Exercise requirements:
a – Rewrite the paragraph of the transcript that begins "Yesterday, I went to go and meet" as a short list that keeps its main facts.
b – According to the transcript, who was the first typewriter created for?
c – Reproduce the part of the transcript between "So, Toby could" and "to failure. (Laughter)", inclusive.

Text segment:
======
So, for an ATM, you could go into the bank. On an airline, you could ask someone to do it. But, from a lot of friends and family who have disabilities that I know, or impairments, people want to do things independently, like Toby described. You’ve got to link these user journeys together.
A quick example is I can buy tickets for the cinema very accessibly on lots of film websites, but when I go to the cinema I then have to use an ATM to print that ticket.
So, Toby could use the website. Brilliant, but then for some reason they build this monstrosity of a kiosk that actually no-one can use, isn’t accessible at all. Then you have to print a ticket out to give it to someone on the door, to say, “I’ve got a ticket.” Why? Just have the device on your mobile
It’s this linking together of journeys… And it happens with kiosks, ATMs. It happens with websites. People don’t think about how people are doing a journey through their products. It’s just, “We will make these things in silos accessible.” But hang on a minute, Toby needs to get on the plane. He needs to watch a film. I need to print a ticket. You need to get your ticket for the cinema. If you’re not putting all that together and including the right people in your research, then, unfortunately, you’re doomed to failure. (Laughter)
[Toby]
What Yac is talking about, really, is doing proper user-centred design. What a lot of organisations do, when they’re creating new technologies and they come across a user with a disability or an impairment, is that they go, “This problem is too hard for us to solve, so the default position is that that particular user needs to go and get some human support elsewhere. So, we’re not going to solve the problem with our technology. We’re going to just redirect them to another person.”
[Jonathan]
For me, that’s crazy. The biggest innovations in history have come out of people engaging with people who have a problem with the way it currently works.
[Yac]
Yes.
[Jonathan]
Alexander Graham Bell was trying to help deaf people when he created the telephone. It’s, kind of, ironic because deaf people hate telephones, but that’s what he was trying to do. The first typewriter was created for a blind countess. Ray Kurzweil was trying to do really interesting stuff for people with disabilities when he created optical character recognition.
[Toby]
Can I give you an example that happened to me yesterday?
[Jonathan]
Yes.
[Toby]
Yesterday, I went to go and meet one of my clients and they’ve got this really nice, fancy office. To get into the office, you have to sign in using a touchpad, like an iPad-type device on their reception desk. First of all, I couldn’t reach the device, because it was on their reception desk and they’ve got a high-up desk.
In order for me to sign in, I had to get my carer to type in my name and the name of the person I was meeting, and then sign the nondisclosure agreement or the thing I had to sign.
[Yac]
People are saying, “We have self-service kiosks, so we don’t need as many staff to help.” In Toby’s case, you wouldn’t have been able to sign in if you hadn’t got your carer with you, because there wasn’t an alternative.
[Toby]
If there was a sign on the desk that said, ‘Go to this website on your mobile phone,’ you could check in on your mobile phone.
I was thinking, “That would help me,” but imagine you’ve got a long queue of people at the reception desk. Everybody could be signing in at the same time on their own devices. That would just shorten the amount of time it would take to check people into the building.
Businesses really need to be thinking about return on investment rather than how much it’s going to cost them.
[Jonathan]
Yes. I would look at the needs of anybody who does not like the status quo, so doesn’t like the current solution. I don’t have a problem with ATMs. They work for me. Therefore, as an innovator in ATMs, if I’m talking about my experience, I have nothing to say. I have no means of making a bank more money by getting return on investment for great innovation, because I have no perspective.
======
Supplied information:
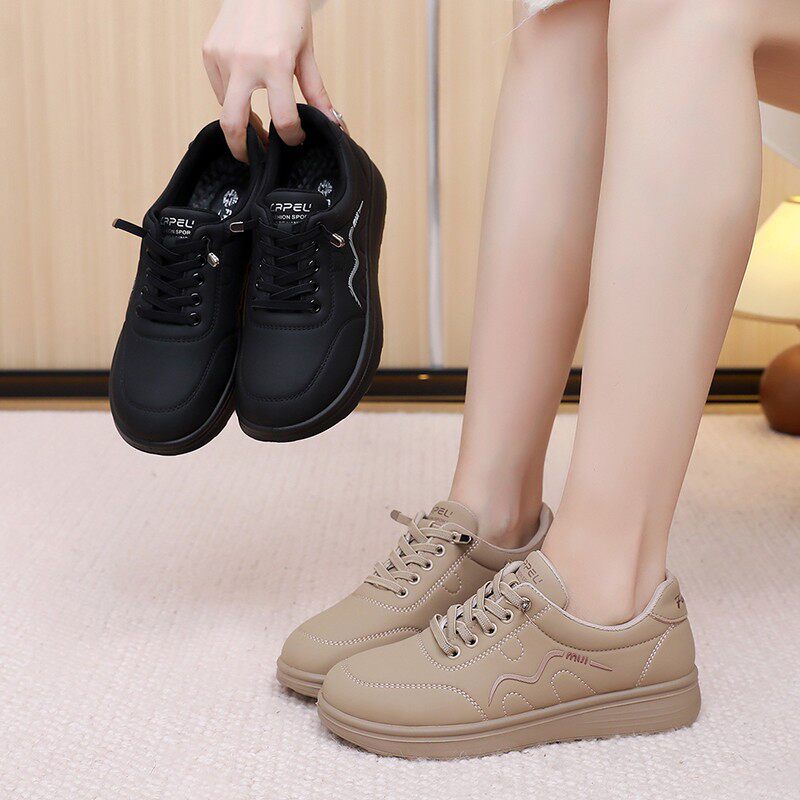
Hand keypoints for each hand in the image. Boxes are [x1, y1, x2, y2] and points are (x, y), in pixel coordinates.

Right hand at [203, 0, 337, 160]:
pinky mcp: (209, 51)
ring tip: (257, 124)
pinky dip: (231, 98)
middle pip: (233, 124)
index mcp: (275, 62)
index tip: (295, 139)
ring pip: (225, 108)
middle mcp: (244, 61)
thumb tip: (333, 125)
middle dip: (243, 150)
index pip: (281, 118)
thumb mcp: (306, 53)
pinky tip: (246, 92)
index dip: (291, 137)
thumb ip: (316, 94)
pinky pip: (218, 88)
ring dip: (241, 121)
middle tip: (255, 158)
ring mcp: (221, 56)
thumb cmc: (287, 11)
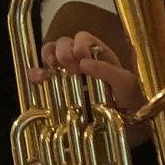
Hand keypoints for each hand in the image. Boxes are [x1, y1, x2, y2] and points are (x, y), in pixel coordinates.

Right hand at [28, 31, 143, 114]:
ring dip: (48, 56)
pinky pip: (41, 73)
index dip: (79, 44)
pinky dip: (35, 72)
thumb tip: (83, 63)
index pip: (83, 38)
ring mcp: (68, 72)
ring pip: (50, 53)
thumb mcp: (125, 84)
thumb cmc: (129, 101)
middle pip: (64, 42)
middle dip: (64, 51)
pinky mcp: (57, 88)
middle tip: (70, 69)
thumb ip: (108, 70)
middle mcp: (81, 59)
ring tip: (51, 68)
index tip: (80, 59)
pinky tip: (37, 77)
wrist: (126, 126)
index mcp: (99, 53)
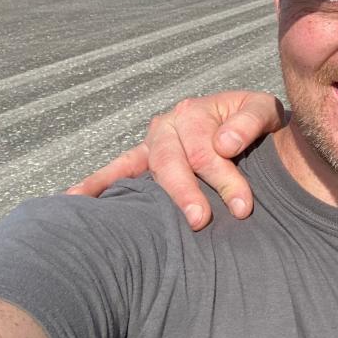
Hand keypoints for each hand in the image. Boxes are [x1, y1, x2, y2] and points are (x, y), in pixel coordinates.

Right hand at [66, 91, 286, 229]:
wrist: (250, 121)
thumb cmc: (255, 120)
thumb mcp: (263, 111)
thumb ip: (249, 123)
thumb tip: (224, 145)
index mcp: (197, 111)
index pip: (207, 151)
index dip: (226, 180)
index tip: (243, 207)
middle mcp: (169, 124)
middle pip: (174, 162)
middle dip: (187, 193)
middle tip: (202, 221)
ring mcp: (153, 142)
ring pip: (145, 169)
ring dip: (141, 196)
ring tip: (138, 226)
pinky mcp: (144, 157)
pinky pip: (118, 169)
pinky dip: (96, 183)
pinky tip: (74, 199)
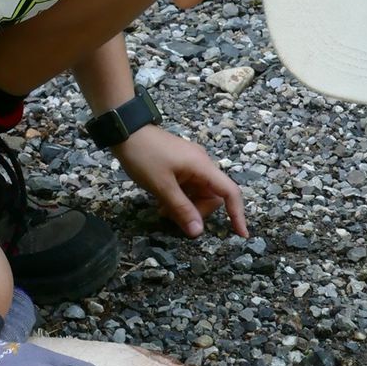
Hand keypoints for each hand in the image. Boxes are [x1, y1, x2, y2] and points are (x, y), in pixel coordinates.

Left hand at [112, 125, 246, 237]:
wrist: (125, 131)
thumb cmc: (144, 156)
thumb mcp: (161, 186)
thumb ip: (181, 209)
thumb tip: (198, 231)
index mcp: (202, 167)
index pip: (229, 192)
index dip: (237, 214)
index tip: (241, 234)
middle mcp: (202, 164)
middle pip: (212, 196)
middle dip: (197, 211)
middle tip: (171, 217)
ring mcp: (191, 163)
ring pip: (198, 193)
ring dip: (185, 206)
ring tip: (162, 211)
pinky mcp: (180, 164)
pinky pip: (188, 186)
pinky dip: (179, 197)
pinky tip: (162, 202)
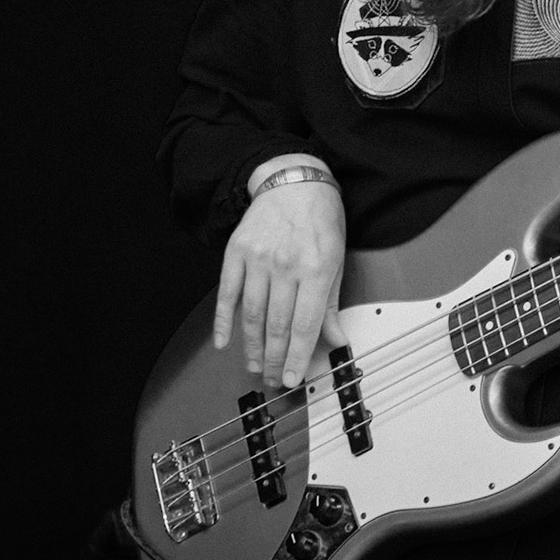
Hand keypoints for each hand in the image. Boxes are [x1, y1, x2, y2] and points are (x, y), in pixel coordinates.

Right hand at [215, 161, 345, 388]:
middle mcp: (287, 265)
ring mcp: (259, 259)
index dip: (296, 357)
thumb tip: (337, 338)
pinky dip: (222, 321)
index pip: (305, 325)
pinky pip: (227, 293)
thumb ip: (332, 303)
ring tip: (253, 365)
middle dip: (273, 359)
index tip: (291, 378)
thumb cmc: (321, 219)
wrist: (294, 181)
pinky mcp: (237, 252)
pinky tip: (223, 341)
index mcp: (317, 268)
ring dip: (251, 347)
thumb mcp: (338, 258)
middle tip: (271, 378)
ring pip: (252, 315)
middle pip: (276, 325)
======
Answers for the tasks:
a –
- The speaker went to meet a client at a nice, fancy office the day before.
- Visitors have to sign in on a touchpad, an iPad-type device on the reception desk.
- The speaker couldn't reach the device because the reception desk was high.

b – A blind countess.

c –
So, Toby could use the website. Brilliant, but then for some reason they build this monstrosity of a kiosk that actually no-one can use, isn’t accessible at all. Then you have to print a ticket out to give it to someone on the door, to say, “I’ve got a ticket.” Why? Just have the device on your mobile
It’s this linking together of journeys… And it happens with kiosks, ATMs. It happens with websites. People don’t think about how people are doing a journey through their products. It’s just, “We will make these things in silos accessible.” But hang on a minute, Toby needs to get on the plane. He needs to watch a film. I need to print a ticket. You need to get your ticket for the cinema. If you’re not putting all that together and including the right people in your research, then, unfortunately, you’re doomed to failure. (Laughter)